The point about security is interesting because the stakes are so high. And oh my, we do see some epic disasters. What was the npm one with cyrptocoin wallets being drained recently? But you know? In general the number of occurences have been fantastically stunningly low; it's rarely an issue. There's some log4j shit where longstanding legacy unmaintained apps have some horrific vulnerability that no one is around to import the fix for. But generally? Most exploits are dealt with with amazing haste these days, at much shorter intervals than most dev's do uodates, such that most teams likely won't see impact. There's incredibly good tooling available to report dependencies & automatedly offer patches. The stakes are high but our defenses are astoundingly modern capable & fast acting. We are vulnerable, absolutely, but in practice where we are is amazing.

The security footing I think is hella legit as a plea for lean software. Far more so than so many other persistent endless grumbles. I'm so weary that so many folks have a common place to get together and bellyache & moan, endlessly, again and again, about how bad software is, and how awful things are, when it's not. Shit is amazing. Our ability to stitch great shit together is amazing and having some extra code or parallel utility functions coded in just isn't really a great offense.

Software has plenty of bad architectures underneath the surface, that make it low performance and bad. There's real hard problems about doing minimal amount of work when things change, figuring out what work to do, understanding what data structures and algorithms are helping and hurting. I want software dissenters, I want anger, but it feels like such low grade feed stock complaints that focus on such low & mostly-irrelevant factors that they can easily get together & breed disdain over.

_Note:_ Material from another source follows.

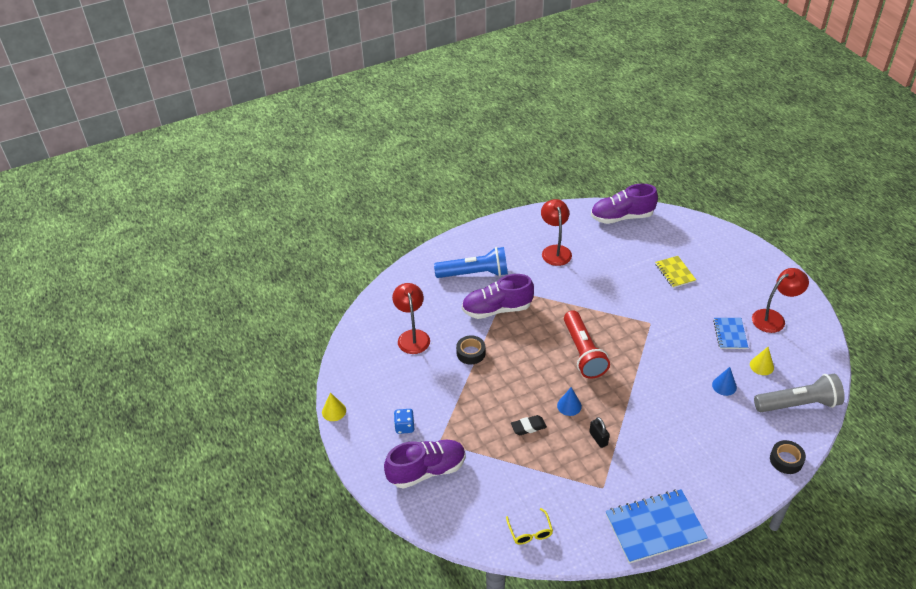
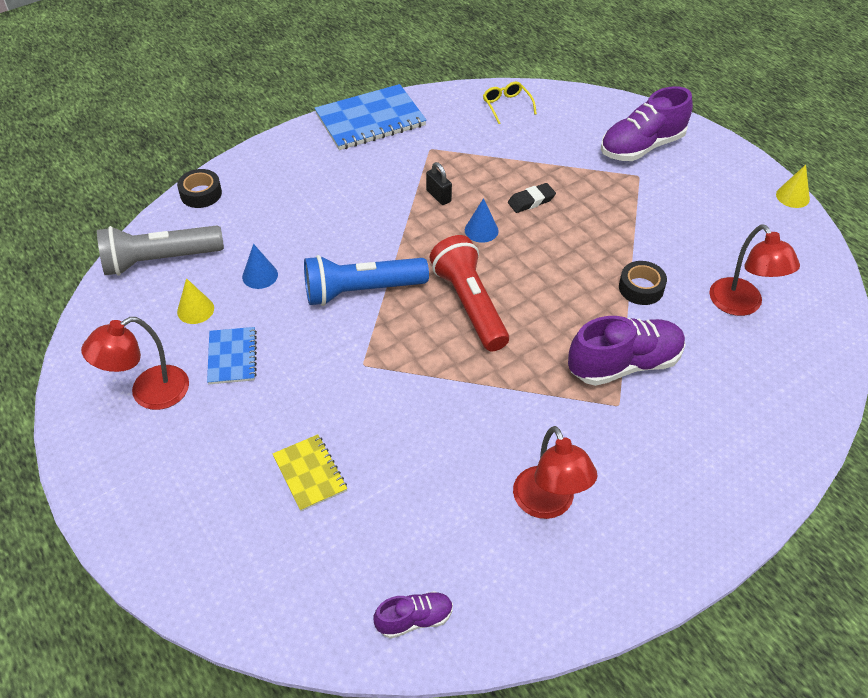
camera: 170 degrees right, 5 degrees up
(404, 427) = (691, 187): blue dice -> none
(474, 273) = (688, 432): blue flashlight -> blue flashlight (362, 291)
(621, 217) = (414, 619): purple shoe -> purple shoe, size x0.53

So, here we are in 2024, and this security stance seems like a super legit if improbable thing to be terrified about, an actual forcing function to care about the growth of software under layers. If only we had some kind of secure maybe cross-language hopefully capabilities-based sandboxed system for running code that we could use to run libraries safely in... Aoj wait, we do, it's called wasm, and wasi just shipped preview 2 with component-model, so we can make this happen. I'm excited that we can progress past this reason for conservative Fear Uncertainty and Doubt, by encapsulating the problem and containing it, without having to undergo some radical revolution where we completely remake software development in some undefined safe secure mysterious way where everyone starts all using the same code which we all agree is the exactly right code & nothing else is possible. People love to get together & feel smug that they have been in touch with the better halcyon universe where everything is great & only as it should have been, but no one has offered even the remotest suggestiom of how we get there. MS tried with years of .NET but even they had to constantly reinvent what batteries included meant. Who else will do better, make only perfect decisions, such that no one else ever need touch or address the topic again? This longong for some higher authority to make code perfect & simple as can be flies in the face of what should be exciting & compelling & powerful about the coding world to me; it's messiness brings amazing glory & possibility & we thresh towards better slowly & chaotically. What happens is amazing & I'm so tired of the positive of this world having no outlet, no rallying points, while the people who want to trash software can cand together so regularly so easily & so frequently. It's unfair that software conservatism has as much appeal as it does, and wasm stands to cut this reality-bias off at the kneecaps, thank the stars.

Nobody, of course, but complaining about "kids these days" is never going to stop being popular.